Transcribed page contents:
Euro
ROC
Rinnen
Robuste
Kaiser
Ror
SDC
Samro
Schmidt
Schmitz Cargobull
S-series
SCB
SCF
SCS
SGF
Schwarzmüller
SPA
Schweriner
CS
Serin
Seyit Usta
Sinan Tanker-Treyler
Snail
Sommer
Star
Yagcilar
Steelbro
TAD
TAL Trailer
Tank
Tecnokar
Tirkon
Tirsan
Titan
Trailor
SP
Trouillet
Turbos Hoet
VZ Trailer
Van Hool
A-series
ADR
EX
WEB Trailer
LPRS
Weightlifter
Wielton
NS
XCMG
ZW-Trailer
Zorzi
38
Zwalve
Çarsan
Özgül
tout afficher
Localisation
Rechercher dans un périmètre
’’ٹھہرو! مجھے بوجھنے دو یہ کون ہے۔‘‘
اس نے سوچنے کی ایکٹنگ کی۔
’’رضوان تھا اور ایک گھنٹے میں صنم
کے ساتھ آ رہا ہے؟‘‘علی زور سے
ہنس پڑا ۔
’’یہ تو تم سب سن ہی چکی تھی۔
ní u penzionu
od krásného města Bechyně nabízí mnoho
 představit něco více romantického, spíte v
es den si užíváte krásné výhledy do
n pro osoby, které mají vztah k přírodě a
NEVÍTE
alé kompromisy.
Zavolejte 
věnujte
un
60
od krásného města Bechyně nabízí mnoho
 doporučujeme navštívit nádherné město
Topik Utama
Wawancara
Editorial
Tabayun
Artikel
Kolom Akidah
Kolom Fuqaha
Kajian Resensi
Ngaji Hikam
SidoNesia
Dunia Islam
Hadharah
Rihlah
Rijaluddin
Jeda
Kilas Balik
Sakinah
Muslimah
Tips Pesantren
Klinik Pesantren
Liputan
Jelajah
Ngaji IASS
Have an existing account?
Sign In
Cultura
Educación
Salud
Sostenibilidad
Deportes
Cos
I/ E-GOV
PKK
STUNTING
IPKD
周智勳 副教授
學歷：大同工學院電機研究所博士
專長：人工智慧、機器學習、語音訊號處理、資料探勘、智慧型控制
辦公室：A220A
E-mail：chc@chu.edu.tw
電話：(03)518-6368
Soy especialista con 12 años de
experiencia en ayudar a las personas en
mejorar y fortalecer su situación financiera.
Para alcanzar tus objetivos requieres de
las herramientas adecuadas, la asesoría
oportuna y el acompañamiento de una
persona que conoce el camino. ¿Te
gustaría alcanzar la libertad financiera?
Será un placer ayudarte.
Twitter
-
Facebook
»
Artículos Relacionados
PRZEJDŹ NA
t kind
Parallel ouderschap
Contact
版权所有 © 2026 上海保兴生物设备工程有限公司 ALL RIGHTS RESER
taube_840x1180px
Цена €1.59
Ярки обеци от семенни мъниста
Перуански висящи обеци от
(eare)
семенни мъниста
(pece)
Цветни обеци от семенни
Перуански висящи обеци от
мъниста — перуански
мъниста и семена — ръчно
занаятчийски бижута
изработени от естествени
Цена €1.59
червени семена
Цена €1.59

Task to carry out: Extract every line in the data above that contains the string "financiera".

Expected answer:
mejorar y fortalecer su situación financiera.
gustaría alcanzar la libertad financiera?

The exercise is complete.